*** Source text Section Begins ***

In [1]:
# Import libraries
import pandas as pd
import numpy as np
import glob
import os

In [2]:
# Csv files named "permits_2021", "permits_2022", etc in permit-data folder. Load each one to a dictionary of dataframes, and use the year in the file name as the key

# Create empty dictionary
permits = {}

# Loop through files in permit-data folder, and print the number of files loaded, as well as the number of rows in each file. Sum the number of rows in each file to get the total number of rows in the dataset.
for file in glob.glob("permit-data/*.csv"):
    year = os.path.basename(file).split("_")[1].split(".")[0]
    permits[year] = pd.read_csv(file)
    print("Loaded {} rows from {}".format(len(permits[year]), file))
    print("Total rows: {}".format(sum([len(permits[year]) for year in permits])))

Loaded 10274 rows from permit-data\permits_2016.csv
Total rows: 10274
Loaded 10839 rows from permit-data\permits_2017.csv
Total rows: 21113
Loaded 11001 rows from permit-data\permits_2018.csv
Total rows: 32114
Loaded 11897 rows from permit-data\permits_2019.csv
Total rows: 44011
Loaded 12548 rows from permit-data\permits_2020.csv
Total rows: 56559
Loaded 14076 rows from permit-data\permits_2021.csv
Total rows: 70635
Loaded 11827 rows from permit-data\permits_2022.csv
Total rows: 82462
Loaded 8817 rows from permit-data\permits_2023.csv
Total rows: 91279
Loaded 565 rows from permit-data\permits_2024.csv
Total rows: 91844


In [3]:
# Concatenate all of the dataframes in the permits dictionary into a single dataframe. Check if the rows are in the same order as the original dataframes

# Print the total number of rows in the permits dictionary
total_rows = 0
for year, df in permits.items():
    total_rows += len(df)
print(f'There are {total_rows} in the permits dictionary')

# Concatenate all of the dataframes in the permits dictionary into a single dataframe
permits_df = pd.concat(permits.values(), ignore_index=True)

# Print the number of rows in the concatenated dataframe
print(f"There are {len(permits_df)} rows in the concatenated dataframe")

*** Source text Section Ends ***
*** Data records Section Begins ***

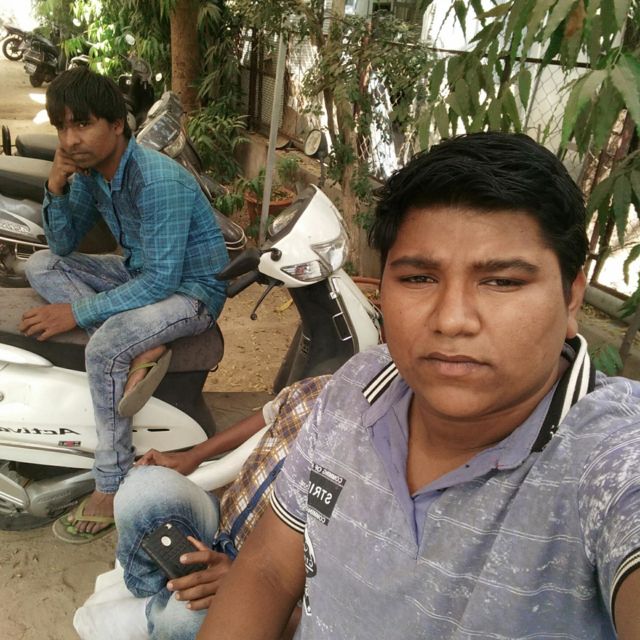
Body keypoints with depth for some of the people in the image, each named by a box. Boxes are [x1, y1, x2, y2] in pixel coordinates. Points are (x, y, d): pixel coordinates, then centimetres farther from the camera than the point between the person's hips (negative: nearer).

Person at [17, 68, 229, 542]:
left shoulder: (157, 181, -27)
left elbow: (162, 280, -29)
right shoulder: (88, 170, -1)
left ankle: (113, 488, -13)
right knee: (40, 266, 1)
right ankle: (142, 348, -16)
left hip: (192, 290, -9)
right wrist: (56, 190, -12)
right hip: (140, 274, 9)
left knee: (103, 349, -31)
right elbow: (64, 245, 6)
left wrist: (79, 312, -25)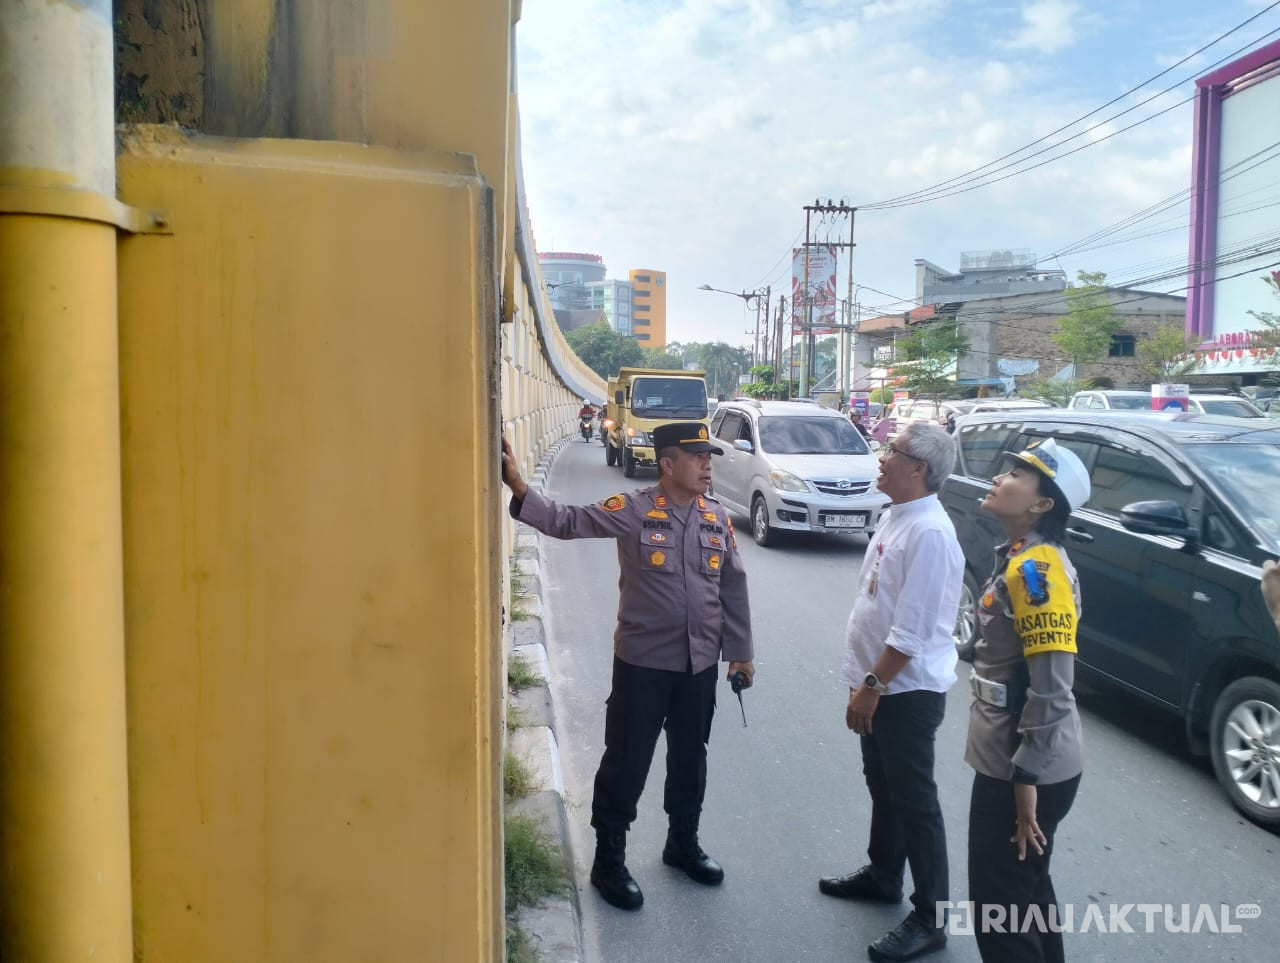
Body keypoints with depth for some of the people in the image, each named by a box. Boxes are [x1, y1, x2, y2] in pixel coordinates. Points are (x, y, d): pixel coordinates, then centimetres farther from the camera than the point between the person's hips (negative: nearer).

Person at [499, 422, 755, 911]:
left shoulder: (717, 518, 2)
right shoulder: (633, 511, -12)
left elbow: (733, 587, 9)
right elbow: (567, 522, -19)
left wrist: (740, 651, 11)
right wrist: (520, 489, -35)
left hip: (700, 664, 5)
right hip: (643, 662, -4)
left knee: (689, 758, 19)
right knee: (626, 762, 6)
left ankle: (683, 844, 40)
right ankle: (608, 861, 23)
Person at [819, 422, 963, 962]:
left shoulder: (929, 533, -24)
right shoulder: (896, 517, 7)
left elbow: (912, 630, -25)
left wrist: (871, 685, -19)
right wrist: (865, 682, 17)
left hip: (907, 690, -9)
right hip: (881, 685, 9)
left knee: (914, 800, 3)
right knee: (883, 786, 22)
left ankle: (930, 919, 16)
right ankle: (882, 875, 40)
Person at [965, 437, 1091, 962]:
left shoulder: (1037, 569, -22)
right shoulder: (1019, 558, 8)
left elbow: (1052, 689, -24)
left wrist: (1026, 777, -20)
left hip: (1022, 770, -9)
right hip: (1012, 760, 9)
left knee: (1000, 910, 3)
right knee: (1026, 890, 23)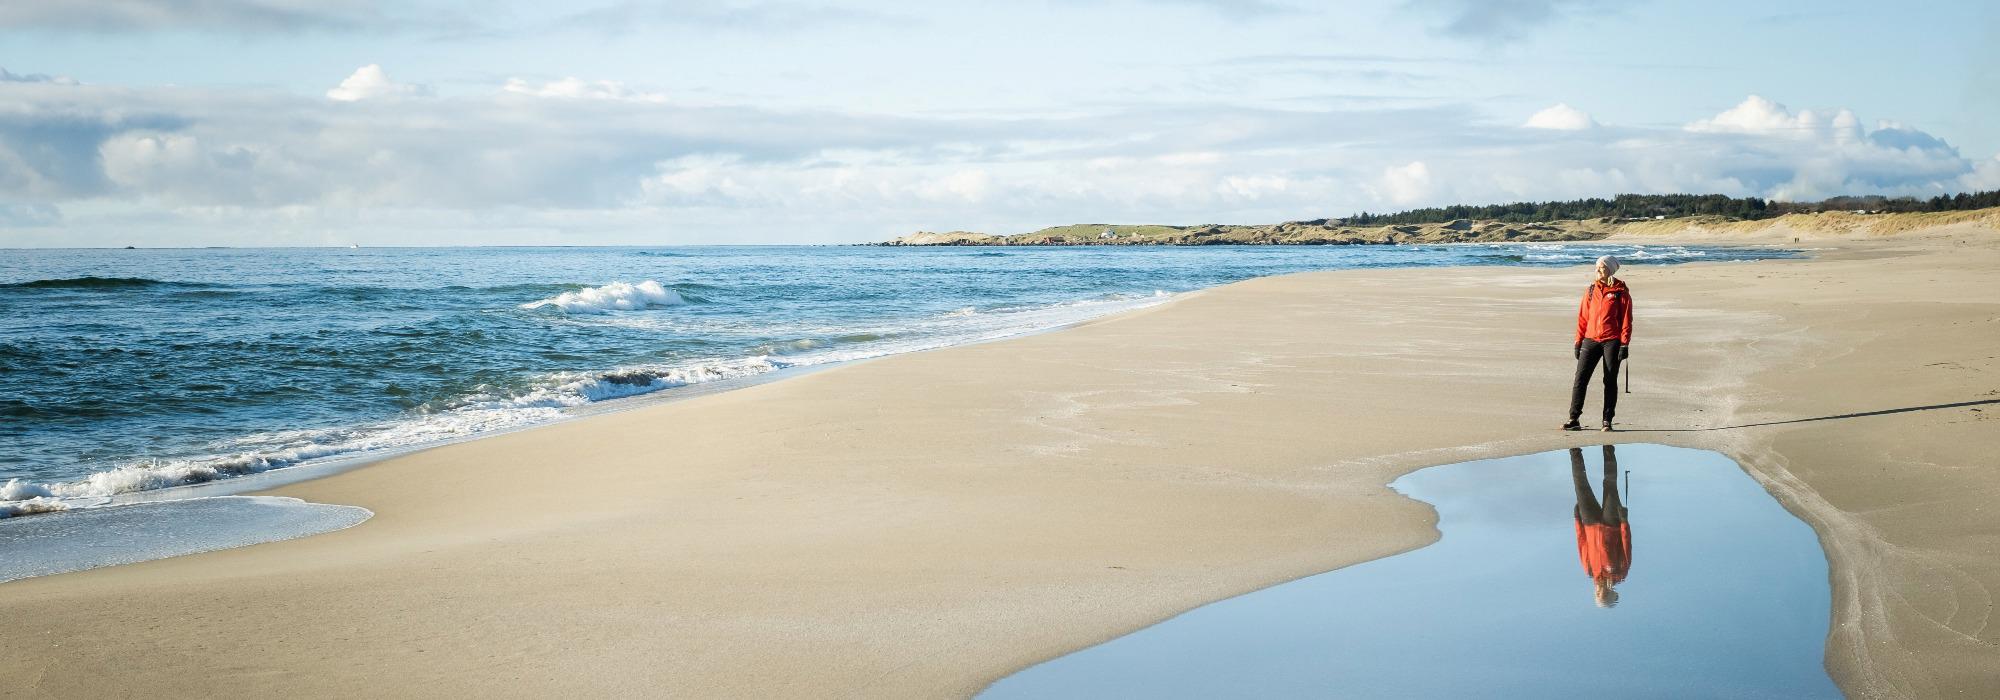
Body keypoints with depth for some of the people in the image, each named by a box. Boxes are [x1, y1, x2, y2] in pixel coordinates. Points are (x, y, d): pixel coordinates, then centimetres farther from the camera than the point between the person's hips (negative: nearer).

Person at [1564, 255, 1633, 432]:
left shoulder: (1621, 291, 0)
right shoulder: (1591, 290, 11)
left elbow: (1626, 319, -2)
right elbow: (1583, 316, 13)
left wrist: (1624, 344, -9)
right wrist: (1578, 341, 9)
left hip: (1612, 342, -3)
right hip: (1591, 340, 3)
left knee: (1610, 381, 2)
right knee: (1580, 378, -5)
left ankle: (1607, 421, 9)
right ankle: (1573, 420, -2)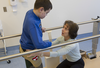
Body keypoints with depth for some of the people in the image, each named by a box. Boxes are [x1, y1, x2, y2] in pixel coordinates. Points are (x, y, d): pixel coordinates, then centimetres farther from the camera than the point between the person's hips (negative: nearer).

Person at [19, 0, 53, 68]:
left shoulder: (31, 12, -10)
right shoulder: (32, 23, -38)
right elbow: (38, 44, -38)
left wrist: (40, 28, 8)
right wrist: (50, 44, -21)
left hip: (26, 46, 9)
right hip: (30, 51, -8)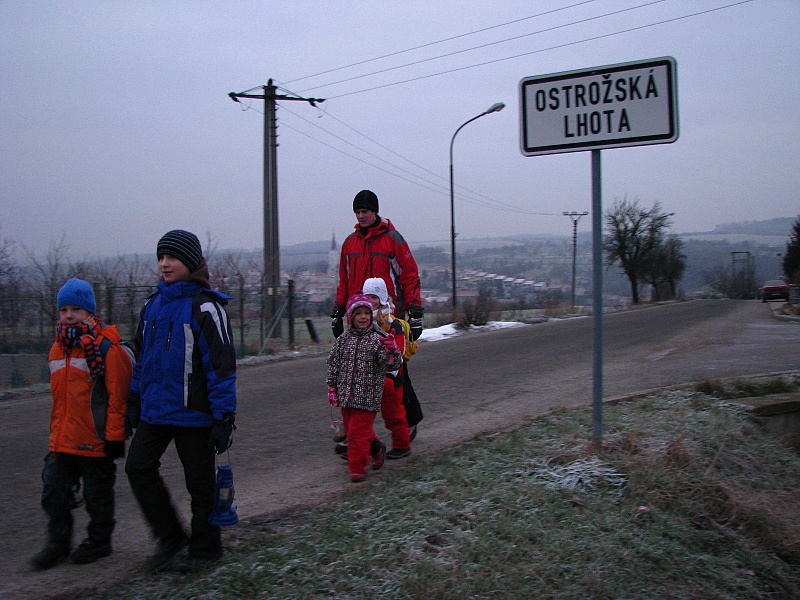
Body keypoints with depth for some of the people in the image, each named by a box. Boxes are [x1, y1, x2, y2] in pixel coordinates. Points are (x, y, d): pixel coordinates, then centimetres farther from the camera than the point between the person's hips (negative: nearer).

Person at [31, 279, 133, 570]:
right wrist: (55, 431, 20)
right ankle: (58, 543, 23)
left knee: (97, 494, 7)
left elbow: (118, 395, -14)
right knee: (54, 491, 9)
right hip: (62, 441, 7)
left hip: (95, 440, -7)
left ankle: (99, 541, 24)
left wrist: (114, 436, -15)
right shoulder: (58, 348, 12)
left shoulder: (106, 347, -12)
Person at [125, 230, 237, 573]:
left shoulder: (205, 307, -12)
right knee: (138, 467, 0)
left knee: (199, 481, 5)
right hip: (154, 410, 7)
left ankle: (205, 549, 22)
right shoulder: (153, 304, 10)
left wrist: (224, 418, -16)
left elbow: (221, 365, -14)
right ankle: (170, 537, 16)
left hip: (192, 412, -6)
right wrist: (134, 402, 17)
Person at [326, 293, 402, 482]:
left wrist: (392, 351, -33)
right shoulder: (342, 340, 5)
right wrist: (332, 389, 8)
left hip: (367, 397, -5)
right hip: (346, 396, 5)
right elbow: (333, 364, 11)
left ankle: (357, 467, 8)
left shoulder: (376, 340, -6)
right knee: (351, 428, 15)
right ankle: (376, 448, 38)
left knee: (359, 430, -6)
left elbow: (390, 364, -13)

*** Data records Section Ends ***

Exercise A:
Answer these about the permit-data notebook:
(i) How many rows were loaded from permits_2021.csv?
(ii) What running total is printed after the 2024 file loads?
(iii) Besides permits.values(), what argument is passed to pd.concat?
Exercise B:
Write the next part of the permit-data notebook, starting after its final line of code.

Written reply A:
(i) 14076
(ii) 91844
(iii) ignore_index=True

Written reply B:
There are 91844 in the permits dictionary
There are 91844 rows in the concatenated dataframe


In [4]:
# Clean the permits_df

# clean_headers function
# Write a function that removes whitespace and periods in the headers of a dataframe, and replaces spaces with underscores.
def clean_headers(df):
    df.columns = df.columns.str.strip().str.replace(" ", "_").str.replace(".", "")
    return df

# strip_whitespace function
# Write a function that removes whitespace from the values in each column of a dataframe
def strip_whitespace(df):
    for col in df.columns:
        if df[col].dtype == "object":
            df[col] = df[col].str.strip()
    return df

# uppercase_headers function
# Write a function that converts all of the headers to uppercase
def uppercase_headers(df):
    df.columns = df.columns.str.upper()
    return df

# remove_duplicates function
# Write a function that detects duplicates in the PERMIT# column of a dataframe, removes the duplicates, and prints the number of duplicates removed
def remove_duplicates(df):
    duplicates = df.duplicated(subset=["PERMIT#"])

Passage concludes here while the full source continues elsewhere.